Exhibit 1A-12.2

 

  Whiteford, Taylor & Preston L.L.P.  

Dale G. Mullen

Partner

804.799.7854

804.762.6863

DMullen@whitefordlaw.com

 

 

Two James Center

1021 E. CARY St Suite 2001

Richmond, VA 23219-4341

Main Telephone 804.977.3300

Facsimile 804.977.3299

 

Delaware*

District of Columbia

Florida

Kentucky

Maryland

New York

North CArolina

virginia

 

www.wHITEFORDlaw.com

800.987.8705

 

 

July 16, 2025

 

 

VIA ELECTRONIC MAIL

Securities and Exchange Commission
Division of Corporation Finance
100 F Street, N.E.
Washington, D.C. 20549

 

Re: Re: Park View OZ REIT, Inc.
Post-Effective Amendment to Offering Statement on Form 1-A
(File No. 024-12437)

 

 

Ladies and Gentlemen:

 

We have acted as special Maryland counsel to Park View OZ REIT, Inc., a Maryland corporation (the “Company”), in connection with the Company’s offering of shares of its common stock pursuant to Regulation A under the Securities Act of 1933, as amended (the “Securities Act”). We previously delivered our opinion letter dated May 20, 2024 (the “Opinion”), which was filed as Exhibit 12.1 to the Company’s Offering Statement on Form 1-A, as qualified by the Securities and Exchange Commission on July 11, 2024.

 

We have been requested by the Company to consent to the inclusion of the Opinion as an exhibit to the Company’s post-effective amendment to the Offering Statement (the “Amendment”) and to the reference to our firm and the Opinion in the Amendment and related offering materials.

 

In connection with this consent, we have reviewed the following:

 

·The Amendment, including the revised offering circular and the amended management agreement;

 

·Board consents dated July 10, 2024, September 27, 2024, April 29, 2025 and July 15, 2025, approving the Amendment and related documents;

 

·Written confirmation from the Company, through its authorized officer, that there have been no changes to the Company’s charter, bylaws, board resolutions, or other matters that would affect the validity of the Opinion since May 20, 2024, other than those described in the Amendment;

 

·Confirmation of auditor sign-off on the Amendment.

 

 

*Whiteford, Taylor & Preston L.L.P. is a limited liability partnership.  Our Delaware offices are operated under a separate Delaware limited liability company, Whiteford, Taylor & Preston L.L.C.

 

  
 

 

Based on the foregoing, and subject to the same assumptions, qualifications, and limitations set forth in the Opinion, we hereby consent to the inclusion of the Opinion as an exhibit to the Amendment and to the reference to our firm and the Opinion in the Amendment and related offering materials.

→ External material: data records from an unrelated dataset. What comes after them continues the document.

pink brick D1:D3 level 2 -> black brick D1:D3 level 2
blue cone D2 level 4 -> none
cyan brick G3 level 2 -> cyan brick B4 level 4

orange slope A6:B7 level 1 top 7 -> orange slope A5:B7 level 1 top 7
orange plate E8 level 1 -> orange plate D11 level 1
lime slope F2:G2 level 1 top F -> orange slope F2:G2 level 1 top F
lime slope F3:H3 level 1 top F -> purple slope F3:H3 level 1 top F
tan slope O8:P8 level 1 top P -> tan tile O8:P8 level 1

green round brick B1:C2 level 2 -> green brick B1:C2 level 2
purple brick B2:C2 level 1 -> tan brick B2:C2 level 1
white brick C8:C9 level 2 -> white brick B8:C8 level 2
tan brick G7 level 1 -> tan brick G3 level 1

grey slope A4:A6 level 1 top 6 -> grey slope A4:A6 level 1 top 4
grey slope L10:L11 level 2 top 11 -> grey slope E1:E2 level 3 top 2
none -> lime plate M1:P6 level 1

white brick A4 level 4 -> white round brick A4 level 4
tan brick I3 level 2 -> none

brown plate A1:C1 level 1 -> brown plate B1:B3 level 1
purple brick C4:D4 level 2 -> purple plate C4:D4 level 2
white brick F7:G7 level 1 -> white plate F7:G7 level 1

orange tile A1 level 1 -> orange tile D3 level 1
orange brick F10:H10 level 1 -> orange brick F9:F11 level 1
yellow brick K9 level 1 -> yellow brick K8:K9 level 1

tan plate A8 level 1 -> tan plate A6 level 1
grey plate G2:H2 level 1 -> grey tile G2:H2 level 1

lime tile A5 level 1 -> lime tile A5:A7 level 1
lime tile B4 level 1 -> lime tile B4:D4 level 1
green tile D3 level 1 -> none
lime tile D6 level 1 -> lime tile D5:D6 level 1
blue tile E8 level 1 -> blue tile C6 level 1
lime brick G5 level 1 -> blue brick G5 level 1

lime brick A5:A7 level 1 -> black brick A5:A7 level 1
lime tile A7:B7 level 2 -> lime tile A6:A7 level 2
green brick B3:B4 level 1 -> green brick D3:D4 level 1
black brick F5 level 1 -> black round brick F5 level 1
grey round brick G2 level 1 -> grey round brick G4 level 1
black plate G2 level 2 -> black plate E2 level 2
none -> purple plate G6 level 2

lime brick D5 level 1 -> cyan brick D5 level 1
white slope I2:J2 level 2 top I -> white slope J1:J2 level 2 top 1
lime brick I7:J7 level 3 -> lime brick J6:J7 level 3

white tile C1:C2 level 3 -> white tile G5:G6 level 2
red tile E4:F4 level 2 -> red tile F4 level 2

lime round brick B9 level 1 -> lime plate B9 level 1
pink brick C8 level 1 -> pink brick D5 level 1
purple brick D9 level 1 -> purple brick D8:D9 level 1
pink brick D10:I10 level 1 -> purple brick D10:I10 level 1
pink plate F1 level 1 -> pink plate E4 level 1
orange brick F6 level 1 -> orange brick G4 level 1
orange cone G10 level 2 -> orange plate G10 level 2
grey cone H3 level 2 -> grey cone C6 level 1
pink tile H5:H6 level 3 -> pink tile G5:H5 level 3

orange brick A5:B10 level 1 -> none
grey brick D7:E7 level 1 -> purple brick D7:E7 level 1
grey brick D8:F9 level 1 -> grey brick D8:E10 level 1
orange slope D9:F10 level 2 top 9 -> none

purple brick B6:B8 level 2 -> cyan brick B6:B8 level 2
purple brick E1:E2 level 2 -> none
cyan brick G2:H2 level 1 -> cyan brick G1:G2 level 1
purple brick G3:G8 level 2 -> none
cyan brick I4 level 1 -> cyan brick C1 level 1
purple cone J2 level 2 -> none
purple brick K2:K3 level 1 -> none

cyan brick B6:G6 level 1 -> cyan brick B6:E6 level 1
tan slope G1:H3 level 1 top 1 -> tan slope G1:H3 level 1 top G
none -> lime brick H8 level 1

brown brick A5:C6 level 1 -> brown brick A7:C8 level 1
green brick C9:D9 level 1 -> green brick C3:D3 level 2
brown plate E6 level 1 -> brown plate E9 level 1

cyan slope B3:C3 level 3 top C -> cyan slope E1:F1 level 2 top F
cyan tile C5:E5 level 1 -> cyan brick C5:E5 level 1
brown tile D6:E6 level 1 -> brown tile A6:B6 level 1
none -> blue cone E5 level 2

In giving this consent, we do not admit that we are within the category of persons whose consent is required under Section 7 of the Securities Act or the rules and regulations of the Securities and Exchange Commission thereunder.

 

This consent is limited to the matters set forth herein and in the Opinion, and no other opinion is to be implied or may be inferred beyond the matters expressly stated.

 

 

  Very truly yours,
   
  /s/Whiteford, Taylor & Preston L.L.P.